Re: H bombs

Randall R Randall (rrandall6@juno.com)
Tue, 3 Mar 1998 20:16:24 -0500


On Mon, 2 Mar 1998 22:55:17 -0800 (PST) John K Clark <johnkc@well.com>
writes:
>-----BEGIN PGP SIGNED MESSAGE-----
>
>On Mon, 2 Mar 1998 Eugene Leitl <eugene@liposome.genebee.msu.su>
>Wrote:

> >>Me:
> >>the foam further from the fission trigger must receive weaker X
rays
> >>and explode with less power, this would compress the fusion
cylinder
> >>unevenly making a dud.
>
> >Maybe that's why they took polymer foam instead of polymer
solid,
> >and adjusted the geometry accordingly to compensate for that.
>
>Maybe, but then the design would be inefficient because if the foam
>was that ephemeral then most of the X rays energy would pass
>through all the foam and be wasted, it would not be available to
>compress the fusion cylinder.
>Why not use radiation pressure?

Because they had no good way to make high-energy X-rays
turn a right angle? The geometry of the device seems to
forbid anything except good X-ray mirrors, which would have
been used, I'm sure, if any had been available. If I understand
it correctly, the major reason we don't have X-ray lasers now
is that no mirrors exist for X-rays, so you need an extremely
high intensity source...a nuke, for instance.
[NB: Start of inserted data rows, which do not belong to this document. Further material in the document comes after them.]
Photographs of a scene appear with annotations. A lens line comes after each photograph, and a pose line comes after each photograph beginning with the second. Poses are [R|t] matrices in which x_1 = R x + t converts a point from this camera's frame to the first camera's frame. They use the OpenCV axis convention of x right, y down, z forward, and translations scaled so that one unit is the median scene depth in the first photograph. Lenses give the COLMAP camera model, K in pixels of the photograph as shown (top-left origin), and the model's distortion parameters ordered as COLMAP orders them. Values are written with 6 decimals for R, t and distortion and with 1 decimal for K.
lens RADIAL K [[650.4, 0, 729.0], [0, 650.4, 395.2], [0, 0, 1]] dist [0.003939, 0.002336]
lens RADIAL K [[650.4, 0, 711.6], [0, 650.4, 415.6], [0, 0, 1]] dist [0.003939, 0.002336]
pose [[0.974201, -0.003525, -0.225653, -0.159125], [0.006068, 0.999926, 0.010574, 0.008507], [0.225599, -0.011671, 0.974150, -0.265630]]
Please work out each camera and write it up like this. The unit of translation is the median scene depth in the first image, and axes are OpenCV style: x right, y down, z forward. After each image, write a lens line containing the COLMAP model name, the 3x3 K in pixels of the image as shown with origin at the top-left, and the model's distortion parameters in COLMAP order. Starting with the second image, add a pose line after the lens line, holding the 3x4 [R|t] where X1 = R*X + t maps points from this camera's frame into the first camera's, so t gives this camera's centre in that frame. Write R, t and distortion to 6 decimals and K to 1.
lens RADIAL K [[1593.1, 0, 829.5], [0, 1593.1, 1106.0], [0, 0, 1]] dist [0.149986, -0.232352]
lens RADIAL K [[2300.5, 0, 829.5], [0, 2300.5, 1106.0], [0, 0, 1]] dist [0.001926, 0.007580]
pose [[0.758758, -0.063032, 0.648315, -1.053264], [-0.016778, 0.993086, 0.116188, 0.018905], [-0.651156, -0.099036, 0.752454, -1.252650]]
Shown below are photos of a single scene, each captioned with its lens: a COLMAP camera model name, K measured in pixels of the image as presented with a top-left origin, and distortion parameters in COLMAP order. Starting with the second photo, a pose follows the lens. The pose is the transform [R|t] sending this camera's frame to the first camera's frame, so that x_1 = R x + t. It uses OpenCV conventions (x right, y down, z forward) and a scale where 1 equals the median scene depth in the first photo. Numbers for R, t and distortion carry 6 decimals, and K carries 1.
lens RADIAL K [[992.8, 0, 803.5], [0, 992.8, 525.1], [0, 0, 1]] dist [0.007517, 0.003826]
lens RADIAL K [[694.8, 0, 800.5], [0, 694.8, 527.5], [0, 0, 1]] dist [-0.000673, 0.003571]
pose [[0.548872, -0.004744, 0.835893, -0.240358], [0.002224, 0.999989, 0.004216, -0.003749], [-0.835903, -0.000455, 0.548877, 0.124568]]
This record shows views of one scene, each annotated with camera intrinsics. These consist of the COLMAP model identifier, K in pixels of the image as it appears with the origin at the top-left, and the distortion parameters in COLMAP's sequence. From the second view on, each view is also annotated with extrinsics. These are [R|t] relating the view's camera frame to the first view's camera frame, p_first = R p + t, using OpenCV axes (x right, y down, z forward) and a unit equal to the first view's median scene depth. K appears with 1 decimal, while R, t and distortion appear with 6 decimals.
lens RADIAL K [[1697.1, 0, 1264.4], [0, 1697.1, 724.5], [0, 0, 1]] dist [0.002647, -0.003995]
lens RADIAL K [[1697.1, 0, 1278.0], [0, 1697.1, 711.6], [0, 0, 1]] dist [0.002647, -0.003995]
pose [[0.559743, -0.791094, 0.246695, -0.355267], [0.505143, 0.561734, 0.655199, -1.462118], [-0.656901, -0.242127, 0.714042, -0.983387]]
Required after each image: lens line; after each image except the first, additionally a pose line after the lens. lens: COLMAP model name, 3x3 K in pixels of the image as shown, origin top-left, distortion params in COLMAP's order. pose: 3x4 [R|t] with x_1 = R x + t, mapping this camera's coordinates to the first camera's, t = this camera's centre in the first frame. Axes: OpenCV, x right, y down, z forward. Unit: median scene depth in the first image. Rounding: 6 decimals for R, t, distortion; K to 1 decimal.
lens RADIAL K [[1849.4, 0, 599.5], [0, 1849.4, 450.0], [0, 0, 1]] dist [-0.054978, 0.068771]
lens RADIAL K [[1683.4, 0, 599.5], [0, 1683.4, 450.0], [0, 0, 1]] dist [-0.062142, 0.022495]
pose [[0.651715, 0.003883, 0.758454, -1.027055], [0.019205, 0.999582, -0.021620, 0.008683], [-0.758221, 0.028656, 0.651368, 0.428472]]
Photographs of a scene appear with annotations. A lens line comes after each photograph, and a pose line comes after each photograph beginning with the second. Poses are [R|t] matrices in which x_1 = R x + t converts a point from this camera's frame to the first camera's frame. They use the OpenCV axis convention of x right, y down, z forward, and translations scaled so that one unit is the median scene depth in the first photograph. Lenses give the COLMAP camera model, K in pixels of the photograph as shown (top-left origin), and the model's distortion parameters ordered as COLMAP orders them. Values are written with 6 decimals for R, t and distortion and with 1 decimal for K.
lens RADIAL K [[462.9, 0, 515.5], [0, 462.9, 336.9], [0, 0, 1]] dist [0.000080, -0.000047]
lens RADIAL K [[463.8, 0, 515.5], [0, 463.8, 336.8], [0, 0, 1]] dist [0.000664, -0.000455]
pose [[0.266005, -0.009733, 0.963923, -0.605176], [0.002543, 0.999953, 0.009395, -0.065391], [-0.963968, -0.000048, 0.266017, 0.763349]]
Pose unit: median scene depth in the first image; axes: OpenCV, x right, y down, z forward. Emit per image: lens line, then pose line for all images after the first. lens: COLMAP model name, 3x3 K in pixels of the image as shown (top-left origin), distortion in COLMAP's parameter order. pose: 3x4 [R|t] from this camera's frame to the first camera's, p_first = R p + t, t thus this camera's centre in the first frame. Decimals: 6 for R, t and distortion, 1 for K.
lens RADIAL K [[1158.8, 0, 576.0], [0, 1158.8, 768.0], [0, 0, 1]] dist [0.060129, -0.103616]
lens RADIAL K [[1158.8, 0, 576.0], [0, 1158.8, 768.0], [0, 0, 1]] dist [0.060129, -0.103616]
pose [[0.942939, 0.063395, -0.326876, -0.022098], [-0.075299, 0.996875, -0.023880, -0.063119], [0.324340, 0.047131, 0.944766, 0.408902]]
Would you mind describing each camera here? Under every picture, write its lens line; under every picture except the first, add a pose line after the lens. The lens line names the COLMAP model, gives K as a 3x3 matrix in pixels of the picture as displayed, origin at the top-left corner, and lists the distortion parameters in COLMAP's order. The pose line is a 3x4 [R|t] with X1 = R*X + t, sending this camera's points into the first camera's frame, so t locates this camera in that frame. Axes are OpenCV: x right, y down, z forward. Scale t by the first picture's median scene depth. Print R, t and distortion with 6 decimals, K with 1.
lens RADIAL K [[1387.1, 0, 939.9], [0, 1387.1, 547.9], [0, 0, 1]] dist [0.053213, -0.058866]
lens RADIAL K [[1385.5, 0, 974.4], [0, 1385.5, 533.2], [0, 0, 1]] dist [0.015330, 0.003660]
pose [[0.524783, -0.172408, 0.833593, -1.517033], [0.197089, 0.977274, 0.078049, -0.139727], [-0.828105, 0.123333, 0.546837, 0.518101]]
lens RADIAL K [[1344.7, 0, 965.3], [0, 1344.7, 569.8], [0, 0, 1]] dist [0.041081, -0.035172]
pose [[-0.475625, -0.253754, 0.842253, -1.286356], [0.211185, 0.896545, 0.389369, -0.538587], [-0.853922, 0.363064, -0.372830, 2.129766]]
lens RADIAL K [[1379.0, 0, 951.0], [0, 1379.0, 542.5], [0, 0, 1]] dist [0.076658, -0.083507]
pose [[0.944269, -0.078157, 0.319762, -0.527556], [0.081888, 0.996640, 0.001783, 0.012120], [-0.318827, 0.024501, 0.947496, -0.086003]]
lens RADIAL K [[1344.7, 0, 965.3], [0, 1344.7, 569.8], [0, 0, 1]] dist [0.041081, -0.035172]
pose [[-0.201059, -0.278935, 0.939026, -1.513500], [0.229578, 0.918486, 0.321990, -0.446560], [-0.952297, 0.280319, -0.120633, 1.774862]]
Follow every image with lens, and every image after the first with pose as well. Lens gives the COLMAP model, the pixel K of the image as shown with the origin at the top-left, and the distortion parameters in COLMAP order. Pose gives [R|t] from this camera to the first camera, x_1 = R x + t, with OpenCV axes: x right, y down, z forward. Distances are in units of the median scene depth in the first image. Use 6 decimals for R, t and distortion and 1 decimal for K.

> >There's a reason thermonuclear devices are so difficult to
build.
>
>
>I wonder, are they difficult to build? Over 100,000 of the damn things
>have
>been made and several hundred have exploded in tests, some with very
>unusual
>designs, and yet there has not been one dud and most turned out to be
>more
>powerful than expected.

Well, none we *know* about, anyway...:)

Wolfkin.
rrandall6@juno.com | ICQ: 3043097
On a visible but distant shore a new image of man,
The shape of his own future, now in his own hands.